→ **Travail à faire**
**1)** Répondez brièvement aux questions suivantes sur le texte consacré à l'amiante :
(a) Selon Mme Marie-Christine Blandin, quel ministère ne devait pas représenter seul la France dans les négociations sur le règlement européen REACH ?
(b) Sur quelles substances Mme Martine Aubry avait-elle décidé une expertise collective quand elle était ministre ?
(c) D'après Mme Martine Aubry, les victimes actuelles sont les salariés d'avant quelle réglementation ?
**2)** Veuillez poursuivre le texte consacré à l'amiante à partir de sa dernière phrase.

======== Bloc de texte

Mme Martine Aubry a rappelé que les scientifiques avaient longtemps été persuadés de l'absence de risques en deçà d'un certain seuil d'exposition.

Mme Marie-Christine Blandin a noté que le délai de latence était très long pour les maladies de l'amiante et qu'il existait une « traçabilité », à la différence des autres pathologies. Elle a estimé que le ministère de l'industrie ne devait pas représenter seul la France dans le cadre des négociations sur le règlement européen REACH.

Mme Martine Aubry a rappelé que le ministère de l'industrie représentait traditionnellement la France dans ce type de négociations et qu'elle avait décidé elle-même la conduite d'une expertise collective sur les éthers de glycol quand elle était ministre.

Mme Marie-Thérèse Hermange a indiqué que, si de nombreux textes réglementaires avaient été publiés sur l'amiante, la responsabilité de l'Etat dans ce drame n'en avait pas moins été reconnue. Elle s'est demandé pourquoi l'expertise collective de l'INSERM n'avait pas été engagée plus tôt et s'est également interrogée sur le monopole conféré à ce seul organisme de recherche.

Mme Martine Aubry a estimé que l'organisation de la prévention des risques professionnels avait failli et que le ministère du travail, à l'époque convaincu d'être en avance, connaissait imparfaitement la longueur des délais de latence des pathologies de l'amiante, cette insuffisance des connaissances scientifiques ne permettant pas de prendre une décision d'interdiction. Elle a fait observer que les études étaient engagées non par le ministère du travail, mais par celui de la santé. Elle a indiqué que l'INSERM prenait en compte l'ensemble des recherches conduites au niveau mondial et qu'il travaillait en réseau, Internet facilitant aujourd'hui beaucoup sa tâche. Enfin, elle a noté que les pouvoirs publics ne disposaient pas d'éléments sur la nocivité d'une exposition à faible dose avant 1994/1995 et a relevé que les victimes actuelles étaient les salariés d'avant la réglementation de 1977.

================
======== Extrait de données

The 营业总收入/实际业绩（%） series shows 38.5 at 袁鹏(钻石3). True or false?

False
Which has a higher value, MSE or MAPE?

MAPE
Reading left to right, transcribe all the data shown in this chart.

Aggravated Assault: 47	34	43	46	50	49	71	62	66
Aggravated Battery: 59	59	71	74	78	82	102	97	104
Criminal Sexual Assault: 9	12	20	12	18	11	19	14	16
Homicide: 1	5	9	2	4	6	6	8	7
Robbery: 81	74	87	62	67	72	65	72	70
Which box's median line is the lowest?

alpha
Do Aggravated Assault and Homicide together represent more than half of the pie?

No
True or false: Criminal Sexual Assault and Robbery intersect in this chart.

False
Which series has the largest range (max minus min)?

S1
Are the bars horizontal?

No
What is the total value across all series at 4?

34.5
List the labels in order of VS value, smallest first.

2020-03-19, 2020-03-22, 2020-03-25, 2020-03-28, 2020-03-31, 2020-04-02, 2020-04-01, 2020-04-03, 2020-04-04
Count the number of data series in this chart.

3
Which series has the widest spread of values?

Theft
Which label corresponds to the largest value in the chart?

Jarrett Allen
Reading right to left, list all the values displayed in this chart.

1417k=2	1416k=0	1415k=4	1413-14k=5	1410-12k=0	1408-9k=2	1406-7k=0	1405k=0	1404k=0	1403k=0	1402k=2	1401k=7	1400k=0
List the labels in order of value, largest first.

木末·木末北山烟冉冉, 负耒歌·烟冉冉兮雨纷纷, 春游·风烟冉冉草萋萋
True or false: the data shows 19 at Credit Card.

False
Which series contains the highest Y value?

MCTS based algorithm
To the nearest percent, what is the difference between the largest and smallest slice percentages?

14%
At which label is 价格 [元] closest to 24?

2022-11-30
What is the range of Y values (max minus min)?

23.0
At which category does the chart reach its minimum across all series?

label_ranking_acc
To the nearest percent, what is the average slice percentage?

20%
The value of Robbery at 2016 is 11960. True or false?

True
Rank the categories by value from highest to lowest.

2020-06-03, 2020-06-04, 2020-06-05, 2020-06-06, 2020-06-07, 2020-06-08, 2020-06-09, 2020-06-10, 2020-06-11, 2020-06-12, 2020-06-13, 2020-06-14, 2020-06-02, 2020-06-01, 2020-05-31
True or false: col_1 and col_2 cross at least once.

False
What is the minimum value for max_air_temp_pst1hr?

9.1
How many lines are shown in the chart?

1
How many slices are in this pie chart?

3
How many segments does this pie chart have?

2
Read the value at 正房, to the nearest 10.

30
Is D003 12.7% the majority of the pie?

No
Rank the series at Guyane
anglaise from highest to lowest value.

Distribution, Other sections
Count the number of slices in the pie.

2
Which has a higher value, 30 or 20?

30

================

→ **Réponses numérotées**
**1)**
(a) Le ministère de l'industrie.
(b) Les éthers de glycol.
(c) La réglementation de 1977.

**2)**
Mme Michelle Demessine a estimé « incompréhensible » l'absence de l'amiante du plan cancer. Elle a également regretté que la région Nord-Pas-de-Calais n'ait pas été choisie comme site pilote par l'InVS. Elle a estimé qu'il existait encore des cas d'exposition présentant un risque mortel pour les ouvriers du bâtiment du second oeuvre ou du désamiantage, et s'est interrogée sur la nocivité des fibres céramiques réfractaires. A cet égard, elle a souligné la difficulté pour les ouvriers des chantiers de désamiantage de supporter leurs équipements de protection. Enfin, elle s'est interrogée sur la fiabilité du contrôle des mesures des valeurs d'exposition.

Mme Martine Aubry a rappelé que le professeur Got souhaitait que soit mis en place un fichier national recensant l'ensemble des bâtiments amiantés, mais a souligné les difficultés de cette entreprise.

M. Roland Muzeau a considéré que la thèse de la diffusion progressive des connaissances sur l'amiante était battue en brèche par l'exemple anglo-saxon. Il a insisté sur les nécessités de tirer toutes les conséquences de ce drame pour éviter sa répétition et pour améliorer le processus de prise de décisions. Il a, enfin, regretté l'insuffisance des moyens alloués à la mise en oeuvre du plan « santé au travail ».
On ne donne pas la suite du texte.